May 21st, 2006 @ 11:32 am
We are heading to a friend’s house for a bbq then a neighbour of theirs is having a firework show. We were thinking of going garage sale “window” shopping but the weather has turned for the worst out here and I don’t feel like walking for hours in the wind and cold and rain.
As for the student… I have lots of experience in this.

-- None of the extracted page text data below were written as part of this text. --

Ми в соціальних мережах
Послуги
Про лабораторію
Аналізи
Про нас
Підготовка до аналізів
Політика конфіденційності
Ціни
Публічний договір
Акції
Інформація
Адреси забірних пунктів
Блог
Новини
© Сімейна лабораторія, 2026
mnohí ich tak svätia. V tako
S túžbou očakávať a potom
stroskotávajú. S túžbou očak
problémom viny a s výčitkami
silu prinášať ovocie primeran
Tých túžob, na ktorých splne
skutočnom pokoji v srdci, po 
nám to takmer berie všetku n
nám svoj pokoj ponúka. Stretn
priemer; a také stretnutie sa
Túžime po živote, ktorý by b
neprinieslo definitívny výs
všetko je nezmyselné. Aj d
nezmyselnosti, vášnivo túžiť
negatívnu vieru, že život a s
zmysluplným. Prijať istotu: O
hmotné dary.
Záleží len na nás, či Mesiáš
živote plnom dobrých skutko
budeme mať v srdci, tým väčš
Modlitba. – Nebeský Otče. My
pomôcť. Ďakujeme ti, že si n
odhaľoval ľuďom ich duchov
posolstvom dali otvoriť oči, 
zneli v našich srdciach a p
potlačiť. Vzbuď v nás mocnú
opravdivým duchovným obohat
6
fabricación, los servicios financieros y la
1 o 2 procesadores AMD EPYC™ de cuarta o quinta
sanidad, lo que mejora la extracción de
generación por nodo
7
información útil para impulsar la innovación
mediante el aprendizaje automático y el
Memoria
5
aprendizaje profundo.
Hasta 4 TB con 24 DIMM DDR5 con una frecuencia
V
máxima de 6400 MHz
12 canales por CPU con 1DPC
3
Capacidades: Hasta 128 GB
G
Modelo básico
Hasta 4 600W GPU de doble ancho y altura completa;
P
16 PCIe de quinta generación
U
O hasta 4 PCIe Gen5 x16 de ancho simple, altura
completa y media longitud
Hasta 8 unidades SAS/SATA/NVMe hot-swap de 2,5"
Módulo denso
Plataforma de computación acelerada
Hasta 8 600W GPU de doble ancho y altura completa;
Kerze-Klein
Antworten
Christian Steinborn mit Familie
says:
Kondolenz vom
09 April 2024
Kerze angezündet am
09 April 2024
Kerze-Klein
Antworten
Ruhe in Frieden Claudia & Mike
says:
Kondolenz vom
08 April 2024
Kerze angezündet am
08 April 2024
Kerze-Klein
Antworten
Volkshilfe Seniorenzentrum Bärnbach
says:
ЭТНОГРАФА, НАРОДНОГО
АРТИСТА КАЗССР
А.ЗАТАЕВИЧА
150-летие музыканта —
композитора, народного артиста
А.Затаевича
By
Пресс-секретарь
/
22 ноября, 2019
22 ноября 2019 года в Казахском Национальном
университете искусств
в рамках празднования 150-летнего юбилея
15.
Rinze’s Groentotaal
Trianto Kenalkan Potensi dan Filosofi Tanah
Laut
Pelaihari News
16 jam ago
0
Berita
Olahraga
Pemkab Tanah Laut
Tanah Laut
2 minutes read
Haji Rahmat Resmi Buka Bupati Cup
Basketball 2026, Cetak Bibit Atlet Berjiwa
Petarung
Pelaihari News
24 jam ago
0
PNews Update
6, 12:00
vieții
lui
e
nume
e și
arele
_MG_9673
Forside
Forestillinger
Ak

We’ve had students in our house since my oldest was 9 months old (almost 8 years ago). We have only had 1 instance in all that time with regards to little ones going in a sneeking a peek or letting their little fingers wander (it was recent with my 3 year old). I think the “secret of our success” (we’ve never had to install locks to keep our kids out, but one of our felmale students felt better cause we also had a male student in the room beside her and it made her feel better - safe. I know they are curious at first so it is hard but…) we explain to them that this house isn’t just theirs (I’ve heard other kids say to their students… this is MY house and I’ll do what I want - this isn’t our kids). We have a “community house” - 10 of us live here, multi-generational, multi-cultural - and in this house are private areas. We have “no” cupboards and “no” rooms. We’ve been consistant in not allowing them to cross those boundaries. They want their own space respected and they respect the other areas of the home and other people’s homes as well.
I think I’ve typed enough, this has turned out to be more like a blog!